The trust received the money under a programme called the Maternity Incentive Scheme, which is run by NHS Resolution to encourage the health service to provide good maternity care.
Hospitals are asked to judge their performance against a range of standards, including listening to patients’ concerns, staffing levels and properly investigating deaths.
If a trust meets all 10 safety measures, it can get a rebate on its insurance premiums as well as a share of the money paid by trusts that do not meet all the goals.
For the past two years, the Leeds trust reported it had met all 10 standards and was paid £4,887,084 from the scheme.
But the regulator, the Care Quality Commission (CQC), published a damning report in June about maternity services at the trust.
Care was rated as inadequate, the lowest level, and it warned that women and babies were being exposed to “significant risk”.

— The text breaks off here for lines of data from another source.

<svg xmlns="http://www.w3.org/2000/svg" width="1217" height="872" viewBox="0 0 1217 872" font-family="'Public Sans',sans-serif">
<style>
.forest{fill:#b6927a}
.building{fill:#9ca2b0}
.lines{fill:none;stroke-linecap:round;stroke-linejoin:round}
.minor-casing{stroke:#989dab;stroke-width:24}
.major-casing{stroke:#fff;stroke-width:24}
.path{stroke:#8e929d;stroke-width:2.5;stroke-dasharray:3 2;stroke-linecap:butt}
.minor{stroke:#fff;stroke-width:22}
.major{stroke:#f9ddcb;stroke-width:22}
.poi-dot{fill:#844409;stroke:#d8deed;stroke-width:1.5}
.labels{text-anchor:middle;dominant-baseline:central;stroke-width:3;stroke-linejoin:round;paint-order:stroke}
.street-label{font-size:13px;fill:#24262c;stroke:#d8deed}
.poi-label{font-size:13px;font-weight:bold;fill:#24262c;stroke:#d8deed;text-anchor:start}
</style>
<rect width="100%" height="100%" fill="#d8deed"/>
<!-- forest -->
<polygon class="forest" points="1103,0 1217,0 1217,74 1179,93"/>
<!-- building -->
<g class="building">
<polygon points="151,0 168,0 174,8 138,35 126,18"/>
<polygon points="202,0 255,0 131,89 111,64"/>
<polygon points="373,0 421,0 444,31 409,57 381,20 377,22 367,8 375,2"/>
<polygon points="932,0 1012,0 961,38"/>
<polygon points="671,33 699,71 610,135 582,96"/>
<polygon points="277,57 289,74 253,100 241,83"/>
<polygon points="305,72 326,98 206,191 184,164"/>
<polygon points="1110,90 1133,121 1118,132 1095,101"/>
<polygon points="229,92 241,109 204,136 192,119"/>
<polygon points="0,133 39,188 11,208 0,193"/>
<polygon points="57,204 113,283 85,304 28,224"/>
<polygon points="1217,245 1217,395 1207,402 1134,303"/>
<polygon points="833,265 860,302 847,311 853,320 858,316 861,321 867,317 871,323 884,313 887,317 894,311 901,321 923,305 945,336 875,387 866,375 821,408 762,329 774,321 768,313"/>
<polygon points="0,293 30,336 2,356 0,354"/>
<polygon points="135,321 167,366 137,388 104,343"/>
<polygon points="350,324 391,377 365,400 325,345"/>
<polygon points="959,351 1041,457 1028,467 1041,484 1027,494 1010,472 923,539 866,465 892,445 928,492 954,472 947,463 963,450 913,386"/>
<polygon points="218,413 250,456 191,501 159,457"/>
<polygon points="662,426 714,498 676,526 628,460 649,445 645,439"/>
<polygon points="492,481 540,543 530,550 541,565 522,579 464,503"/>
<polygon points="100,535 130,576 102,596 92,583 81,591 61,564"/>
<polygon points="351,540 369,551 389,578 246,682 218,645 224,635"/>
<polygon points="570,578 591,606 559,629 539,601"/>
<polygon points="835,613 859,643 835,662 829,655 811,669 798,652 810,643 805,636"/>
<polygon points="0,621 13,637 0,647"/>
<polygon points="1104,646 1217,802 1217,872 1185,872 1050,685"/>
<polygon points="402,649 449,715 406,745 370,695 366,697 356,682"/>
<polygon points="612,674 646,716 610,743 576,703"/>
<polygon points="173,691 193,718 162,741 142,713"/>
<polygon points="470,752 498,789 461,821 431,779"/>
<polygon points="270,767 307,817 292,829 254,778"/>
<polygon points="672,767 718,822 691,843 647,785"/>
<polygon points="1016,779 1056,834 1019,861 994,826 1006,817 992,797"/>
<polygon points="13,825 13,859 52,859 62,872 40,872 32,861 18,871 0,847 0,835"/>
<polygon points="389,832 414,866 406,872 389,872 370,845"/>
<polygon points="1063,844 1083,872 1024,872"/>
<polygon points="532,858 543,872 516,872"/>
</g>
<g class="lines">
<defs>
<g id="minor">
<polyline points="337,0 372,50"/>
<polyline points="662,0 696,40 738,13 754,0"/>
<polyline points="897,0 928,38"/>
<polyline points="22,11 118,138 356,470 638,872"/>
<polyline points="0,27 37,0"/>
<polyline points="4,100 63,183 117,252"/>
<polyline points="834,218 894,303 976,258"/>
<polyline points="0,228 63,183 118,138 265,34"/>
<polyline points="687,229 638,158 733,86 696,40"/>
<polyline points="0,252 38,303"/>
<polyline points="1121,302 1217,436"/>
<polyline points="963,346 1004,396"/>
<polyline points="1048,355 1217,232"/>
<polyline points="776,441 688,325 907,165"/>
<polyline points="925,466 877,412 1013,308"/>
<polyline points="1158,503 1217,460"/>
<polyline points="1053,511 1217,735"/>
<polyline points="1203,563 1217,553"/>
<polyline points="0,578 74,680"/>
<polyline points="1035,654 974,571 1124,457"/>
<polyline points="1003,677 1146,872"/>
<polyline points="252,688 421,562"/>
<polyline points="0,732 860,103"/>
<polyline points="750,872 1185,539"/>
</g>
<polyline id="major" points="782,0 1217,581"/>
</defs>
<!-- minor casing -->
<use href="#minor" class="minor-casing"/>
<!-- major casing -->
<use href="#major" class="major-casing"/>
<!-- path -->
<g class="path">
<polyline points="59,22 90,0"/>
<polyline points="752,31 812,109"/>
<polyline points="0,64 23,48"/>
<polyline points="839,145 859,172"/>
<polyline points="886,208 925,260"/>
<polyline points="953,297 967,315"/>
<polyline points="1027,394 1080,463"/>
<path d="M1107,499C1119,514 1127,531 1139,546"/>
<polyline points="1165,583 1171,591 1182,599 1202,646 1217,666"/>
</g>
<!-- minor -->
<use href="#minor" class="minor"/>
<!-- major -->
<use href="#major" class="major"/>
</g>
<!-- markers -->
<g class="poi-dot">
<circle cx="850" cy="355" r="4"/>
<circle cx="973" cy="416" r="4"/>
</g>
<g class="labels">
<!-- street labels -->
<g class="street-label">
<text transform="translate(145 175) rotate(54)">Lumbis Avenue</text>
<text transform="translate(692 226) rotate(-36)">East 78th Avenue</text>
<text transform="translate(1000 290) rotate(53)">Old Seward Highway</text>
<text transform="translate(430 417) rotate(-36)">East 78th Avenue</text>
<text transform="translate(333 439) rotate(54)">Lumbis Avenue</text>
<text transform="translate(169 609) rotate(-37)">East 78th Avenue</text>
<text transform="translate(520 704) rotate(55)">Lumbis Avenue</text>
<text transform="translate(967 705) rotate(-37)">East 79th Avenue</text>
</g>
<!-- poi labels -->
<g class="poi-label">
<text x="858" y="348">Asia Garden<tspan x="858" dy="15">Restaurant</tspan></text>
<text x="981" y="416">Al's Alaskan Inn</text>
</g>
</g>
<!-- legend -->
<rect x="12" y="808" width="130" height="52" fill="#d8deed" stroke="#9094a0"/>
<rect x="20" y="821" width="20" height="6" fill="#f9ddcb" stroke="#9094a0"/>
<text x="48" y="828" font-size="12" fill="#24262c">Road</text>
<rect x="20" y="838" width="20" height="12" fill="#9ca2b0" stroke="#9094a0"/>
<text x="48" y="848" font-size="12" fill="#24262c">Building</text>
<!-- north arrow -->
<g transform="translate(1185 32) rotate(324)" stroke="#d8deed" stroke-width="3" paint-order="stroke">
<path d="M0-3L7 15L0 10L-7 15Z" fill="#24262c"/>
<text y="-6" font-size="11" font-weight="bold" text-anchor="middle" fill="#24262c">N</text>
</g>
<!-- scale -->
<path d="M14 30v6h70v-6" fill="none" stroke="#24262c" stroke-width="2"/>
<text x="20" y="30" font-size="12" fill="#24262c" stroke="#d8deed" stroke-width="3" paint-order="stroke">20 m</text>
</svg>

The report prompted NHS Resolution to ask Leeds to re-examine its submissions to the Maternity Incentive Scheme. The subsequent review found not all safety standards had been met, forcing the trust to repay all the money it had received.
“The repayment of the award is long overdue and should be going back even further,” said Fiona Winser-Ramm, who lost her daughter Aliona in 2020 after what an inquest found to be a number of “gross failures” in the care they received.
“This provides yet further evidence for the need for a full, independent inquiry into the Leeds trust,” she said, believing this should be led by senior midwife Donna Ockenden.
Mrs Winser-Ramm was among a group of parents who met Health Secretary Wes Streeting last week and demanded an investigation into maternity services at the trust.
Streeting has so far refused to order such an inquiry but the families, who have all experienced poor maternity care, said they remained hopeful.
Over the past few months, dozens of families have told the BBC they received inadequate care at the trust.